* What is required: Can you gather every line in the listing below that contains the word "temperature"? Case counts.

**** Source information

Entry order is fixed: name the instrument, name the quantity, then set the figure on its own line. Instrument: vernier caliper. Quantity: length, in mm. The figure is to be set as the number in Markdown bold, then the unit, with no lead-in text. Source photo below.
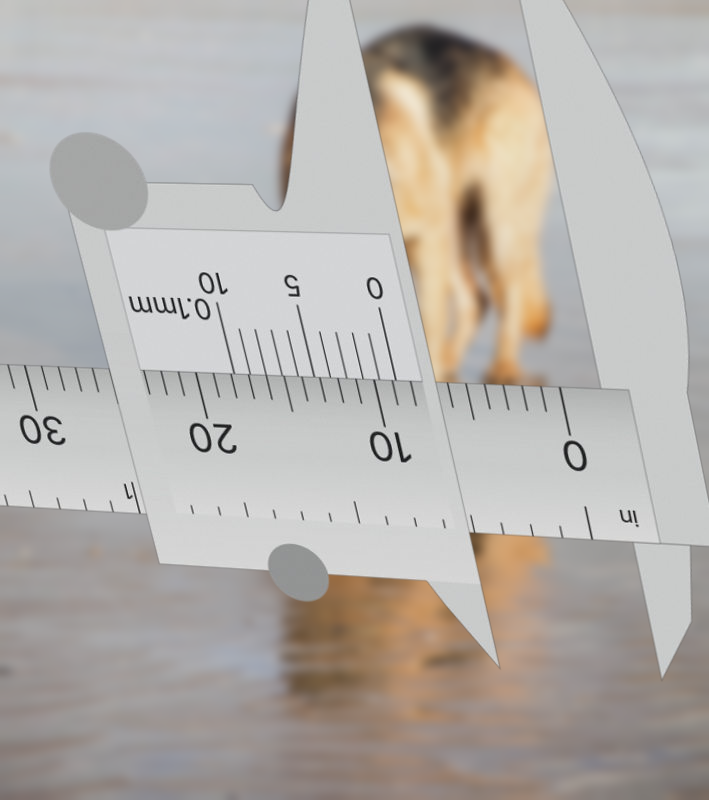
**8.8** mm
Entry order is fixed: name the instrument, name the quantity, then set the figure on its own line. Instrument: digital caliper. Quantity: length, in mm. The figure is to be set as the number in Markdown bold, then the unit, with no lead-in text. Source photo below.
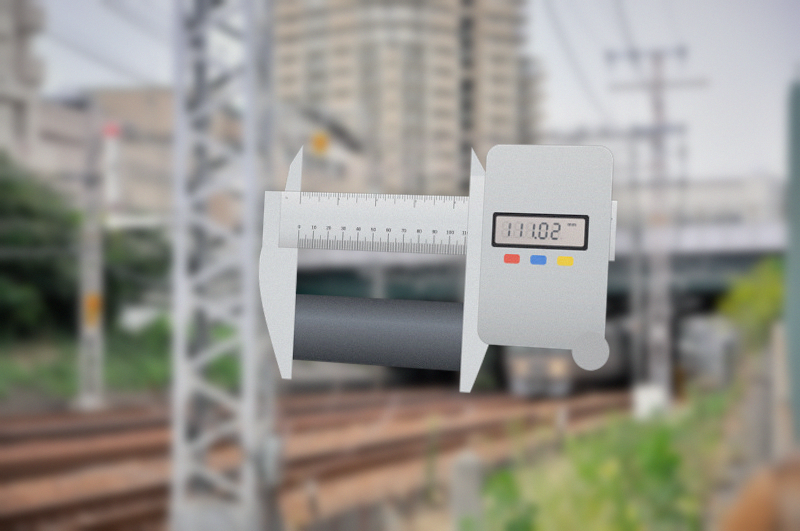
**111.02** mm
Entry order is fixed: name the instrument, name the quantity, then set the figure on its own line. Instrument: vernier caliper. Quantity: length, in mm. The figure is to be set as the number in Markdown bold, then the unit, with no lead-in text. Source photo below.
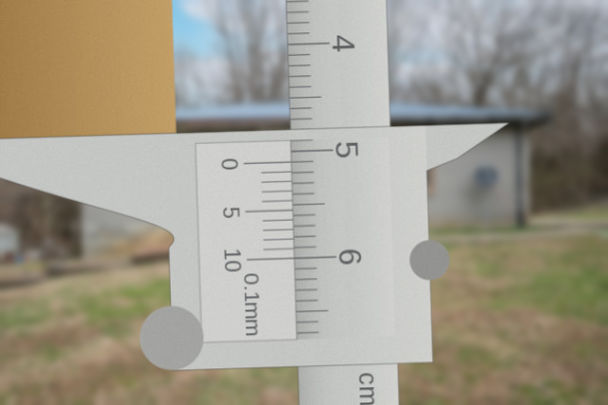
**51.0** mm
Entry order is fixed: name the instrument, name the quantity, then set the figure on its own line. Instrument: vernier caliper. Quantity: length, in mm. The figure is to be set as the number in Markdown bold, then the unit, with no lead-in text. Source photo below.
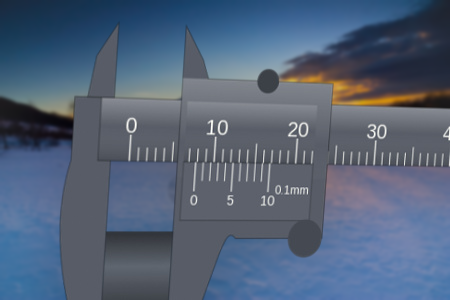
**7.8** mm
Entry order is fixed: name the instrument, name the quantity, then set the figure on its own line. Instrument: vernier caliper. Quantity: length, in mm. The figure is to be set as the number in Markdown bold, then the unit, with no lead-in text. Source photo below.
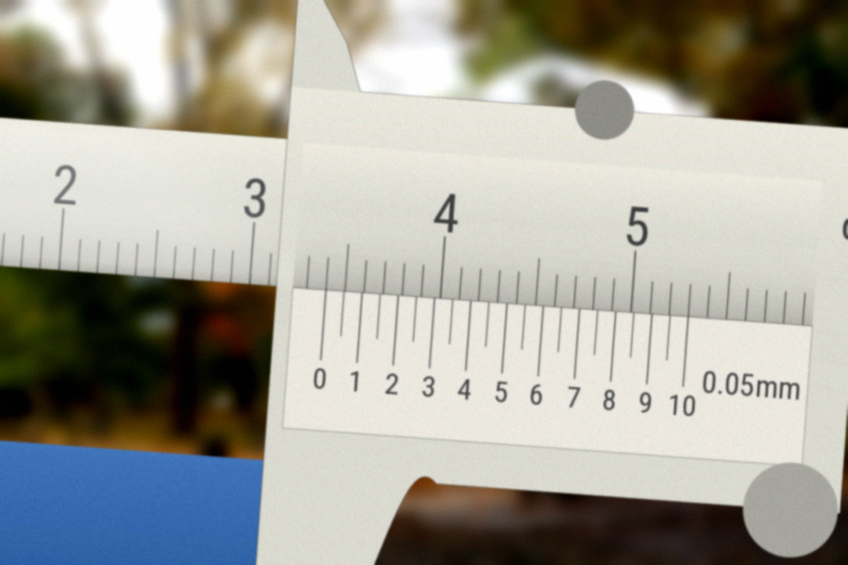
**34.0** mm
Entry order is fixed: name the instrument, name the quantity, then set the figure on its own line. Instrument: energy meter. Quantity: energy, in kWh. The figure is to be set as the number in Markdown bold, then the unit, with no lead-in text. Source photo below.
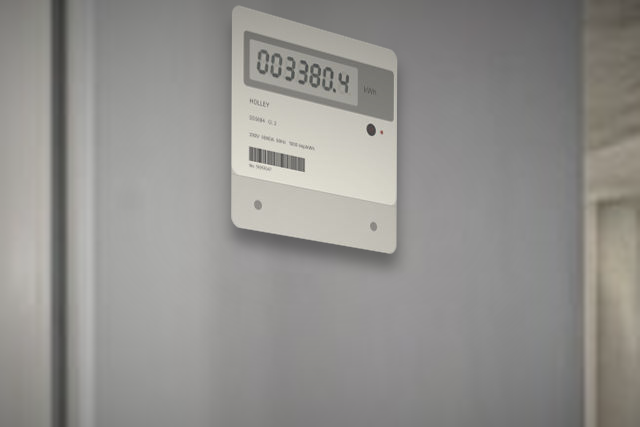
**3380.4** kWh
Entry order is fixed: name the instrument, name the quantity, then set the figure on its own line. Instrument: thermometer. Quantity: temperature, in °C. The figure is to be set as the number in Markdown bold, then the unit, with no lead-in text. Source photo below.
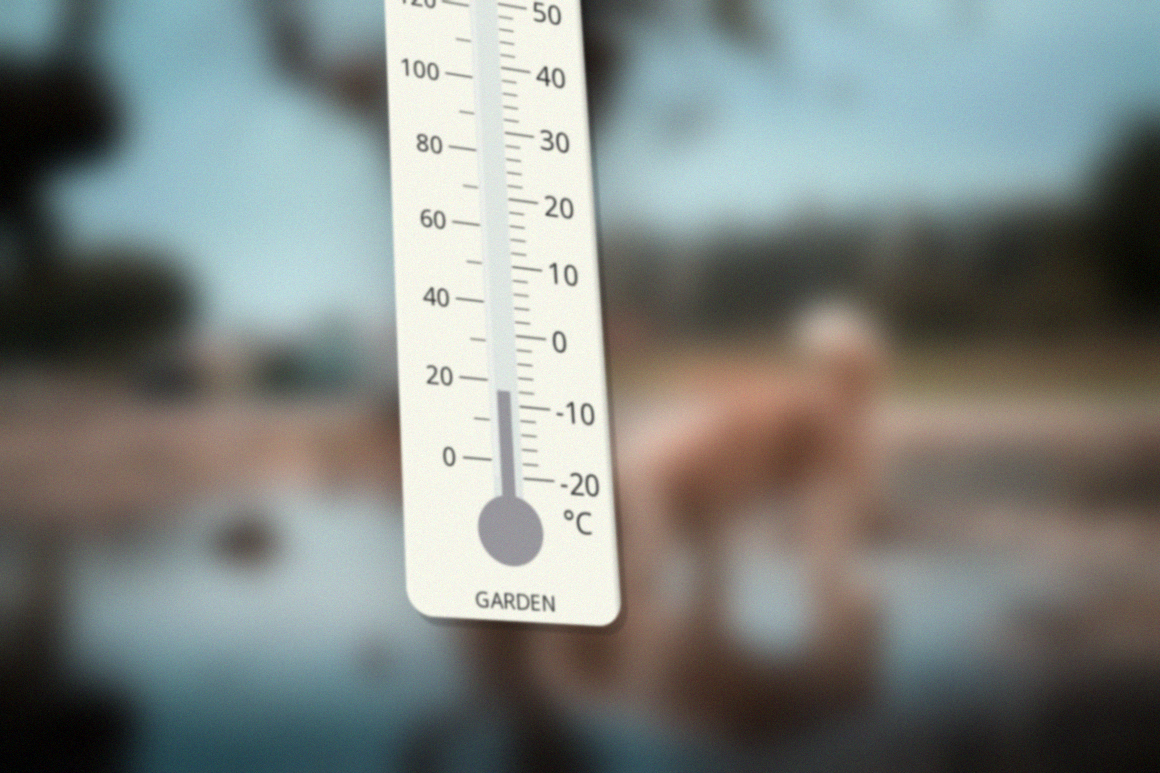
**-8** °C
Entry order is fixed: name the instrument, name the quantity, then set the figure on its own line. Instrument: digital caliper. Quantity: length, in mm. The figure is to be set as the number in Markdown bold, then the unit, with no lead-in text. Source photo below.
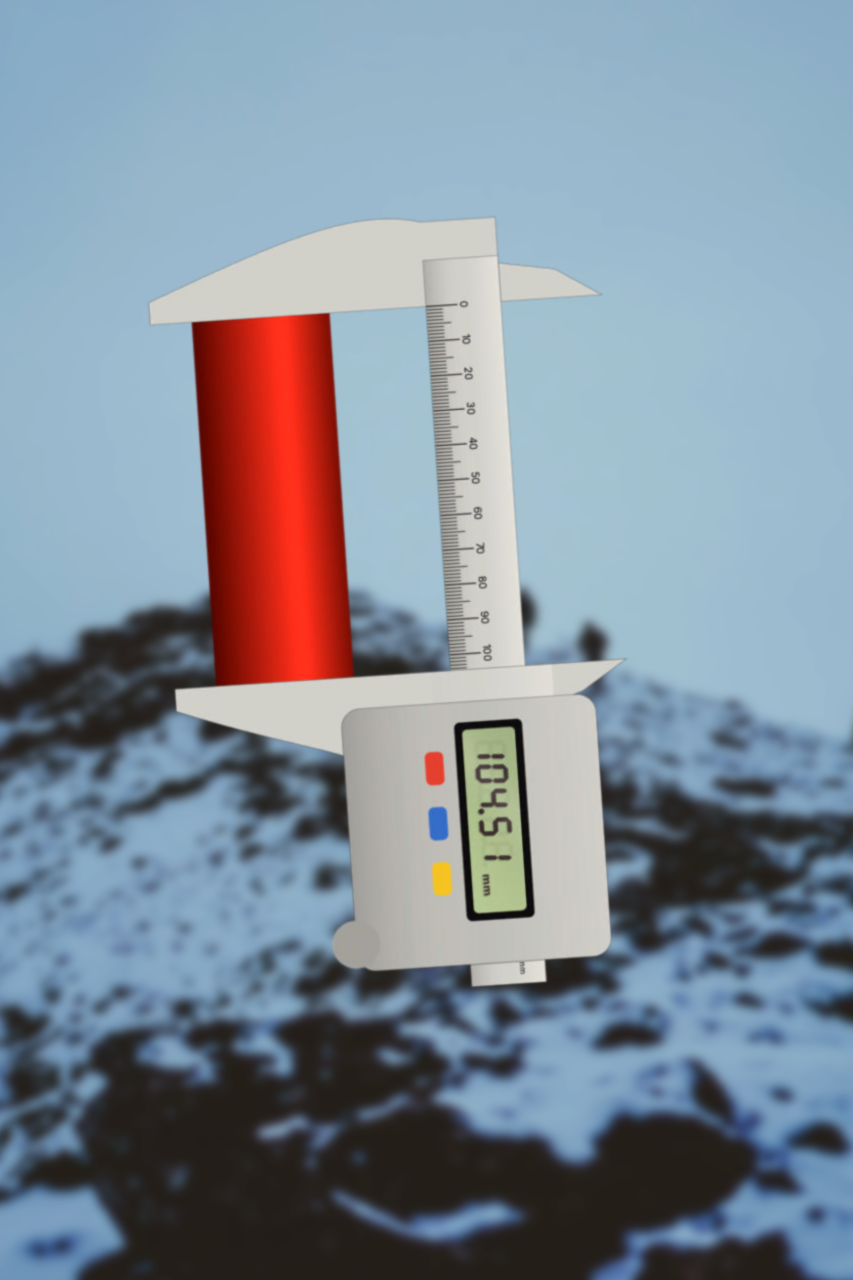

********

* Exercise answer:
Entry order is fixed: name the instrument, name the quantity, then set the figure on its own line. Instrument: thermometer. Quantity: temperature, in °C. The figure is to be set as the number in Markdown bold, then the unit, with no lead-in text. Source photo below.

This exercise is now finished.